### INSTRUCTIONS FOR THE TASK
A verbatim copy of all the data is required; the pictures should not appear in it.

### AVAILABLE DATA
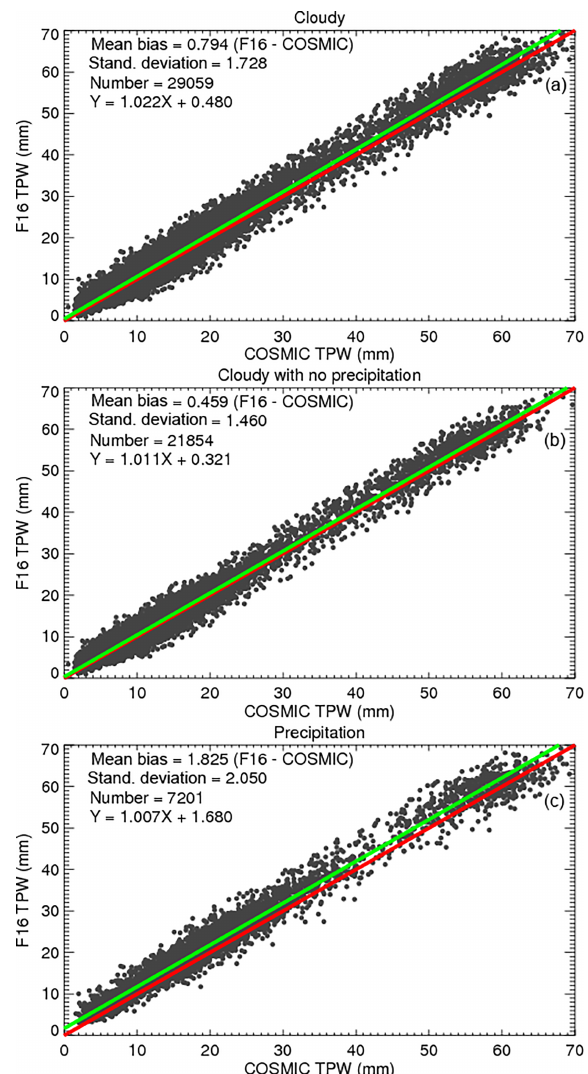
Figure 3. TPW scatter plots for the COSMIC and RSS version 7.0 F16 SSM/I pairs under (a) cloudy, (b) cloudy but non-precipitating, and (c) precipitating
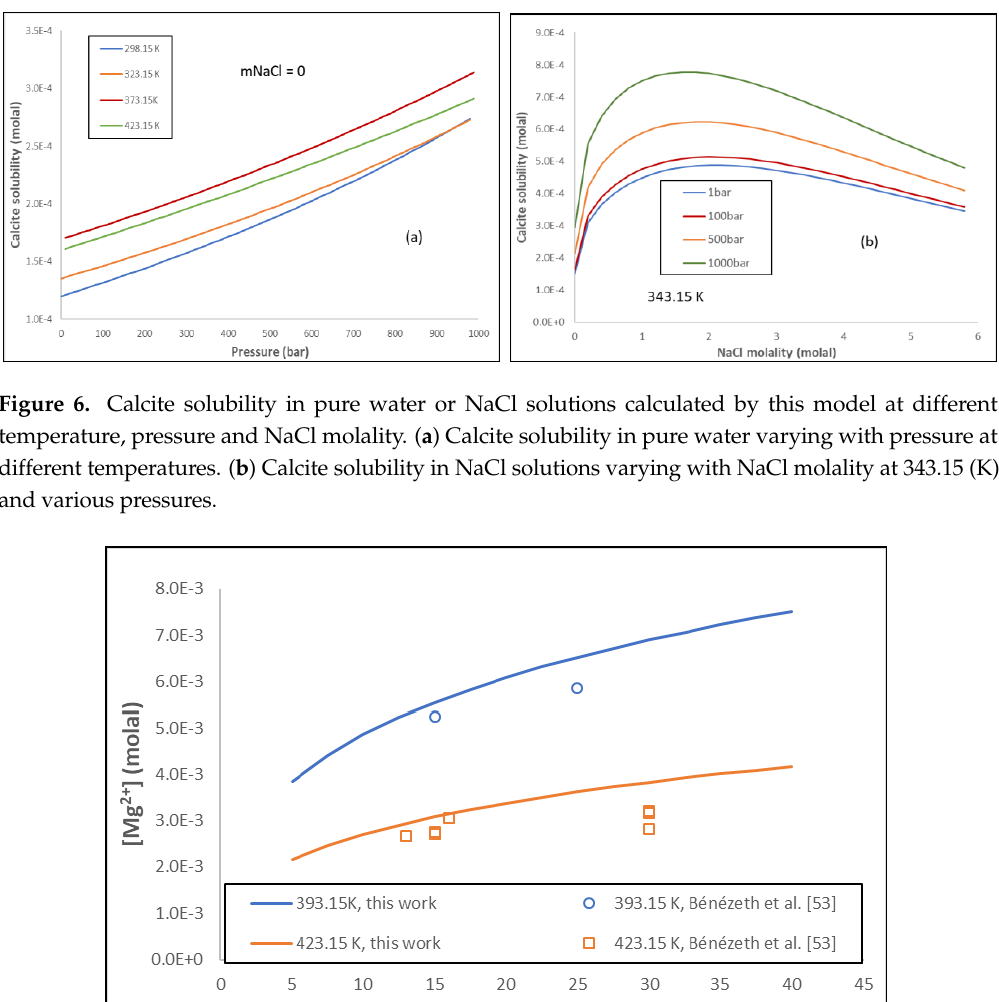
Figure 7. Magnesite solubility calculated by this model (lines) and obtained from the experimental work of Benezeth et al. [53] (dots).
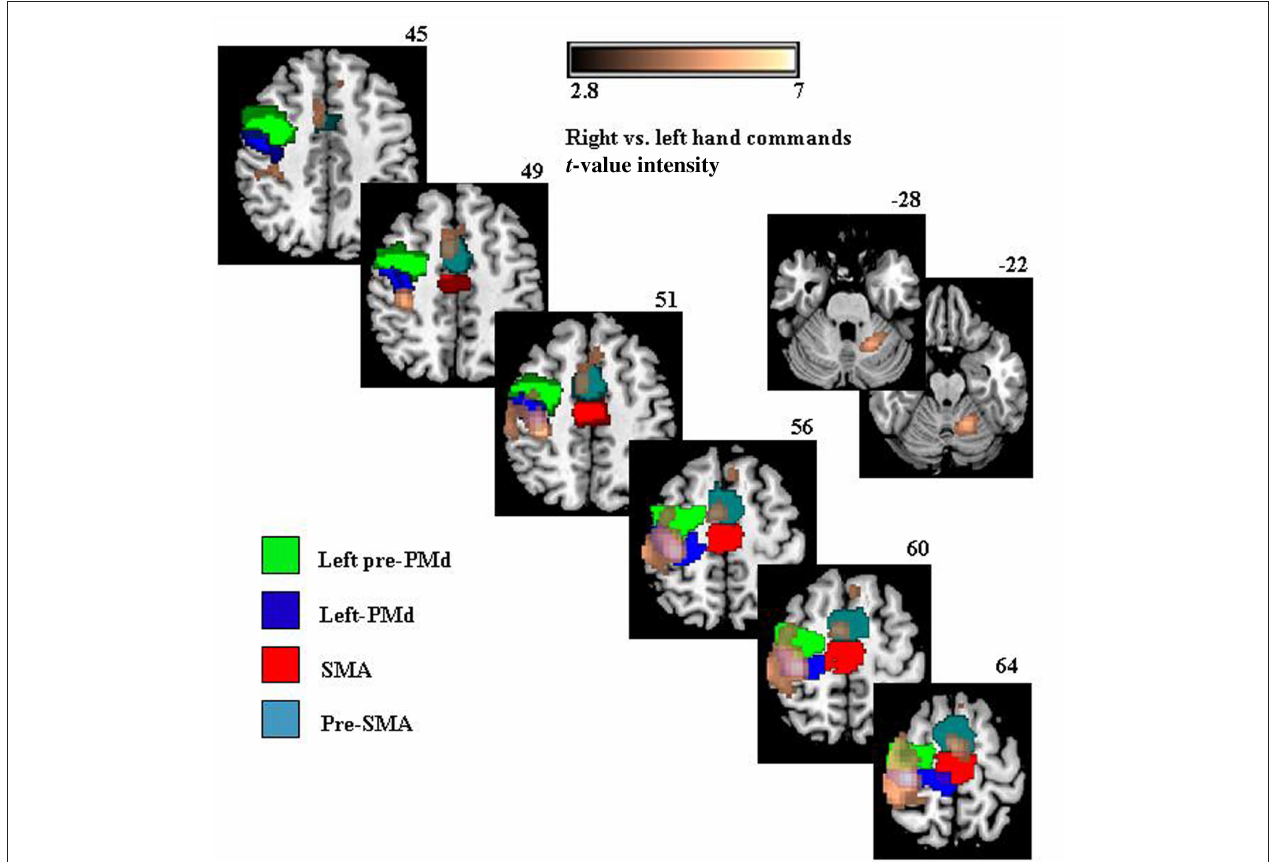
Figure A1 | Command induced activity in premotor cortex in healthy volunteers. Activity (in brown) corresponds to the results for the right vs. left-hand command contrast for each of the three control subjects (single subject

### RESPONSE FOR THIS EXERCISE
Figure 3. TPW scatter plots for the COSMIC and RSS version 7.0 F16 SSM/I pairs under (a) cloudy, (b) cloudy but non-precipitating, and (c) precipitating
Figure 7. Magnesite solubility calculated by this model (lines) and obtained from the experimental work of Benezeth et al. [53] (dots).
Figure A1 | Command induced activity in premotor cortex in healthy volunteers. Activity (in brown) corresponds to the results for the right vs. left-hand command contrast for each of the three control subjects (single subject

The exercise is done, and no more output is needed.